» **WHAT THE EXERCISE ASKS**
Repeat the data in full. Every line must match.

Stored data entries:
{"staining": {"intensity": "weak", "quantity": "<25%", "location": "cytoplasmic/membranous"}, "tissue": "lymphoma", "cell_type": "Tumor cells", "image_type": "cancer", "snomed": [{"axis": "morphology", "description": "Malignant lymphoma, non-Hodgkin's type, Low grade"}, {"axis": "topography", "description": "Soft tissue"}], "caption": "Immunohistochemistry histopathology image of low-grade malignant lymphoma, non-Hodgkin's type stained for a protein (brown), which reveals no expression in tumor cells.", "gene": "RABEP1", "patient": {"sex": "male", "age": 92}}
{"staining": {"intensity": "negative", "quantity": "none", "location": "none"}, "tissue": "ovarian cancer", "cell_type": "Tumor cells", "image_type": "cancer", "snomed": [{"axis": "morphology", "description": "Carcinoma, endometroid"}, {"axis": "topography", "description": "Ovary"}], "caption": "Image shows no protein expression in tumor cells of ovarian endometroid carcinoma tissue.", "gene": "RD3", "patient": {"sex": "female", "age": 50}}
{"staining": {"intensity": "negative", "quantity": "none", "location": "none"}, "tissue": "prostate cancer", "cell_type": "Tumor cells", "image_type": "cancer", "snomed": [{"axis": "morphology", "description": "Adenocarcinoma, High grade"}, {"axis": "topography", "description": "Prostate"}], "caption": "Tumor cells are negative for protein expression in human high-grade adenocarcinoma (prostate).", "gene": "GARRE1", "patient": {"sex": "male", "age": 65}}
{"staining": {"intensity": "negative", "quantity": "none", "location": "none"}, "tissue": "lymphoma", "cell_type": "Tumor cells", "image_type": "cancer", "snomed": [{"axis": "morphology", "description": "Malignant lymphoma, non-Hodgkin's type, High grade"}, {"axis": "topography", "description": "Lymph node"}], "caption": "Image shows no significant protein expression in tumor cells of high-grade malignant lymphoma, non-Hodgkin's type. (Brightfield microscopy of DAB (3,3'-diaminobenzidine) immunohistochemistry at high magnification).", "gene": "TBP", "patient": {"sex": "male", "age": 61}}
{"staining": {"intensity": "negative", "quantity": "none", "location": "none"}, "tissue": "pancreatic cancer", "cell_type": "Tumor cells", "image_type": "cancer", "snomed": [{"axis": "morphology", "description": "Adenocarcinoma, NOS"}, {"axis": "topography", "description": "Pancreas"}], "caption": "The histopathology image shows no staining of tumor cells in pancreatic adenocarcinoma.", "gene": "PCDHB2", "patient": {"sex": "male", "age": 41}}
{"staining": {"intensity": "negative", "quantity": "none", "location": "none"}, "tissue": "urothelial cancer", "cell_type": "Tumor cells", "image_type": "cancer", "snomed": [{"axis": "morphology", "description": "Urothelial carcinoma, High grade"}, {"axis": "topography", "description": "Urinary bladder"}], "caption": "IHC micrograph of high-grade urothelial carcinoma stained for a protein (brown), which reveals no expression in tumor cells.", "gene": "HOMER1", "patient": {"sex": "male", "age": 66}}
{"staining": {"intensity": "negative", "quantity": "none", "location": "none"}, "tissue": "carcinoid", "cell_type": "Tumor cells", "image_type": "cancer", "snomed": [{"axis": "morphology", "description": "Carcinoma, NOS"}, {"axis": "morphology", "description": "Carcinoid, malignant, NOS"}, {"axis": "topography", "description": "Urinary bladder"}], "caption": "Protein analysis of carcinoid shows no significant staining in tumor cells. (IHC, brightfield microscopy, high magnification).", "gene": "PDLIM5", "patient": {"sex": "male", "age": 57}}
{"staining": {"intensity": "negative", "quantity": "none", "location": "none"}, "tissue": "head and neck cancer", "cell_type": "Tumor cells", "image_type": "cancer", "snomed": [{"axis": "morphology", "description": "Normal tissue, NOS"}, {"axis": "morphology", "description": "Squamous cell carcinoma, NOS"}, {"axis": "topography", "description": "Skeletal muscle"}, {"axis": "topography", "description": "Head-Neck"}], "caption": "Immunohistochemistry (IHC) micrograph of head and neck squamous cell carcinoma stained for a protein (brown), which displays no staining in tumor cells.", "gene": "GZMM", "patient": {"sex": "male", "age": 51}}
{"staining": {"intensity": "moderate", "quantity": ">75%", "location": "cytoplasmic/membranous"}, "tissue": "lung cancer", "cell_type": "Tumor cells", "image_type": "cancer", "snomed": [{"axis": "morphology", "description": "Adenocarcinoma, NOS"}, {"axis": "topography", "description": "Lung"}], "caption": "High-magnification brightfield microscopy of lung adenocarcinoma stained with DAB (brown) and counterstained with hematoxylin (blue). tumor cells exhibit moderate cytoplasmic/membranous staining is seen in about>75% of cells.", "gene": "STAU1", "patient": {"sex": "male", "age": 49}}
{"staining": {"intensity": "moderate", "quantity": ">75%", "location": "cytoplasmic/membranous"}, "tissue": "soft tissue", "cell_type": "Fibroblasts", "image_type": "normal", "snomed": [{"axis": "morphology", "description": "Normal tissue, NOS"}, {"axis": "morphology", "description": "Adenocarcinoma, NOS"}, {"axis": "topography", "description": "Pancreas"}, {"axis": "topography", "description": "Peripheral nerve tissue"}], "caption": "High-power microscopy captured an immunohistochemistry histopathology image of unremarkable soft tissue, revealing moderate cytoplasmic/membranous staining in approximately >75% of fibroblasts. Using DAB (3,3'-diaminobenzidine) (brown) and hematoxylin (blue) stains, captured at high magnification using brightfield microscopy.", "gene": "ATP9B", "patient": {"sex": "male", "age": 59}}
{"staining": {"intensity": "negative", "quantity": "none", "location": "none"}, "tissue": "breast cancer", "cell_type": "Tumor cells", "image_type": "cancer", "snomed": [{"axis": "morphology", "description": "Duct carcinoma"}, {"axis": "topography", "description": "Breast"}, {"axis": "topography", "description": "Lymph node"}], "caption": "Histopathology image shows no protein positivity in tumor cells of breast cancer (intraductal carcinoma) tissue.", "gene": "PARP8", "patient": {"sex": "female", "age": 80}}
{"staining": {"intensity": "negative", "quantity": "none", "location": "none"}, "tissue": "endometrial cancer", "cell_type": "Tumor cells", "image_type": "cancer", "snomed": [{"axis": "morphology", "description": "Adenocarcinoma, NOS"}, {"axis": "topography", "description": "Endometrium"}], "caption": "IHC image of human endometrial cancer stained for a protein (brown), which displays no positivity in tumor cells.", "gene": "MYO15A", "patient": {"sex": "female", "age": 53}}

» **RESPONSE FOR THIS EXERCISE**
{"staining": {"intensity": "weak", "quantity": "<25%", "location": "cytoplasmic/membranous"}, "tissue": "lymphoma", "cell_type": "Tumor cells", "image_type": "cancer", "snomed": [{"axis": "morphology", "description": "Malignant lymphoma, non-Hodgkin's type, Low grade"}, {"axis": "topography", "description": "Soft tissue"}], "caption": "Immunohistochemistry histopathology image of low-grade malignant lymphoma, non-Hodgkin's type stained for a protein (brown), which reveals no expression in tumor cells.", "gene": "RABEP1", "patient": {"sex": "male", "age": 92}}
{"staining": {"intensity": "negative", "quantity": "none", "location": "none"}, "tissue": "ovarian cancer", "cell_type": "Tumor cells", "image_type": "cancer", "snomed": [{"axis": "morphology", "description": "Carcinoma, endometroid"}, {"axis": "topography", "description": "Ovary"}], "caption": "Image shows no protein expression in tumor cells of ovarian endometroid carcinoma tissue.", "gene": "RD3", "patient": {"sex": "female", "age": 50}}
{"staining": {"intensity": "negative", "quantity": "none", "location": "none"}, "tissue": "prostate cancer", "cell_type": "Tumor cells", "image_type": "cancer", "snomed": [{"axis": "morphology", "description": "Adenocarcinoma, High grade"}, {"axis": "topography", "description": "Prostate"}], "caption": "Tumor cells are negative for protein expression in human high-grade adenocarcinoma (prostate).", "gene": "GARRE1", "patient": {"sex": "male", "age": 65}}
{"staining": {"intensity": "negative", "quantity": "none", "location": "none"}, "tissue": "lymphoma", "cell_type": "Tumor cells", "image_type": "cancer", "snomed": [{"axis": "morphology", "description": "Malignant lymphoma, non-Hodgkin's type, High grade"}, {"axis": "topography", "description": "Lymph node"}], "caption": "Image shows no significant protein expression in tumor cells of high-grade malignant lymphoma, non-Hodgkin's type. (Brightfield microscopy of DAB (3,3'-diaminobenzidine) immunohistochemistry at high magnification).", "gene": "TBP", "patient": {"sex": "male", "age": 61}}
{"staining": {"intensity": "negative", "quantity": "none", "location": "none"}, "tissue": "pancreatic cancer", "cell_type": "Tumor cells", "image_type": "cancer", "snomed": [{"axis": "morphology", "description": "Adenocarcinoma, NOS"}, {"axis": "topography", "description": "Pancreas"}], "caption": "The histopathology image shows no staining of tumor cells in pancreatic adenocarcinoma.", "gene": "PCDHB2", "patient": {"sex": "male", "age": 41}}
{"staining": {"intensity": "negative", "quantity": "none", "location": "none"}, "tissue": "urothelial cancer", "cell_type": "Tumor cells", "image_type": "cancer", "snomed": [{"axis": "morphology", "description": "Urothelial carcinoma, High grade"}, {"axis": "topography", "description": "Urinary bladder"}], "caption": "IHC micrograph of high-grade urothelial carcinoma stained for a protein (brown), which reveals no expression in tumor cells.", "gene": "HOMER1", "patient": {"sex": "male", "age": 66}}
{"staining": {"intensity": "negative", "quantity": "none", "location": "none"}, "tissue": "carcinoid", "cell_type": "Tumor cells", "image_type": "cancer", "snomed": [{"axis": "morphology", "description": "Carcinoma, NOS"}, {"axis": "morphology", "description": "Carcinoid, malignant, NOS"}, {"axis": "topography", "description": "Urinary bladder"}], "caption": "Protein analysis of carcinoid shows no significant staining in tumor cells. (IHC, brightfield microscopy, high magnification).", "gene": "PDLIM5", "patient": {"sex": "male", "age": 57}}
{"staining": {"intensity": "negative", "quantity": "none", "location": "none"}, "tissue": "head and neck cancer", "cell_type": "Tumor cells", "image_type": "cancer", "snomed": [{"axis": "morphology", "description": "Normal tissue, NOS"}, {"axis": "morphology", "description": "Squamous cell carcinoma, NOS"}, {"axis": "topography", "description": "Skeletal muscle"}, {"axis": "topography", "description": "Head-Neck"}], "caption": "Immunohistochemistry (IHC) micrograph of head and neck squamous cell carcinoma stained for a protein (brown), which displays no staining in tumor cells.", "gene": "GZMM", "patient": {"sex": "male", "age": 51}}
{"staining": {"intensity": "moderate", "quantity": ">75%", "location": "cytoplasmic/membranous"}, "tissue": "lung cancer", "cell_type": "Tumor cells", "image_type": "cancer", "snomed": [{"axis": "morphology", "description": "Adenocarcinoma, NOS"}, {"axis": "topography", "description": "Lung"}], "caption": "High-magnification brightfield microscopy of lung adenocarcinoma stained with DAB (brown) and counterstained with hematoxylin (blue). tumor cells exhibit moderate cytoplasmic/membranous staining is seen in about>75% of cells.", "gene": "STAU1", "patient": {"sex": "male", "age": 49}}
{"staining": {"intensity": "moderate", "quantity": ">75%", "location": "cytoplasmic/membranous"}, "tissue": "soft tissue", "cell_type": "Fibroblasts", "image_type": "normal", "snomed": [{"axis": "morphology", "description": "Normal tissue, NOS"}, {"axis": "morphology", "description": "Adenocarcinoma, NOS"}, {"axis": "topography", "description": "Pancreas"}, {"axis": "topography", "description": "Peripheral nerve tissue"}], "caption": "High-power microscopy captured an immunohistochemistry histopathology image of unremarkable soft tissue, revealing moderate cytoplasmic/membranous staining in approximately >75% of fibroblasts. Using DAB (3,3'-diaminobenzidine) (brown) and hematoxylin (blue) stains, captured at high magnification using brightfield microscopy.", "gene": "ATP9B", "patient": {"sex": "male", "age": 59}}
{"staining": {"intensity": "negative", "quantity": "none", "location": "none"}, "tissue": "breast cancer", "cell_type": "Tumor cells", "image_type": "cancer", "snomed": [{"axis": "morphology", "description": "Duct carcinoma"}, {"axis": "topography", "description": "Breast"}, {"axis": "topography", "description": "Lymph node"}], "caption": "Histopathology image shows no protein positivity in tumor cells of breast cancer (intraductal carcinoma) tissue.", "gene": "PARP8", "patient": {"sex": "female", "age": 80}}
{"staining": {"intensity": "negative", "quantity": "none", "location": "none"}, "tissue": "endometrial cancer", "cell_type": "Tumor cells", "image_type": "cancer", "snomed": [{"axis": "morphology", "description": "Adenocarcinoma, NOS"}, {"axis": "topography", "description": "Endometrium"}], "caption": "IHC image of human endometrial cancer stained for a protein (brown), which displays no positivity in tumor cells.", "gene": "MYO15A", "patient": {"sex": "female", "age": 53}}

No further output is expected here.